Data provided:
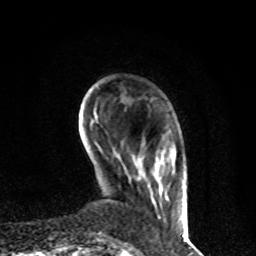
Breast MRI, one axial slice; slice 15 of 80 in the series (ordered by position); cropped to one breast; dynamic contrast-enhanced series, time point 2 of 8 at this slice position (early post-contrast); 1.5 T; TE 4.2 ms, TR 7 ms; 2 mm slice thickness; 256 × 256 image matrix, field of view 170 × 170 mm. Female patient.
Annotated regions visible in this slice (semi-automatic segmentation, software-assisted and operator-edited):
- enhancing-tissue mask used for the functional tumour volume (all voxels passing the contrast-enhancement thresholds inside the analysis volume; usually the tumour): bounding box (x1, y1, x2, y2) in pixels: (142, 155, 185, 227)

Activity: Only a number is expected here: the count of lines in the listing that hold the string "slice".

Output: 2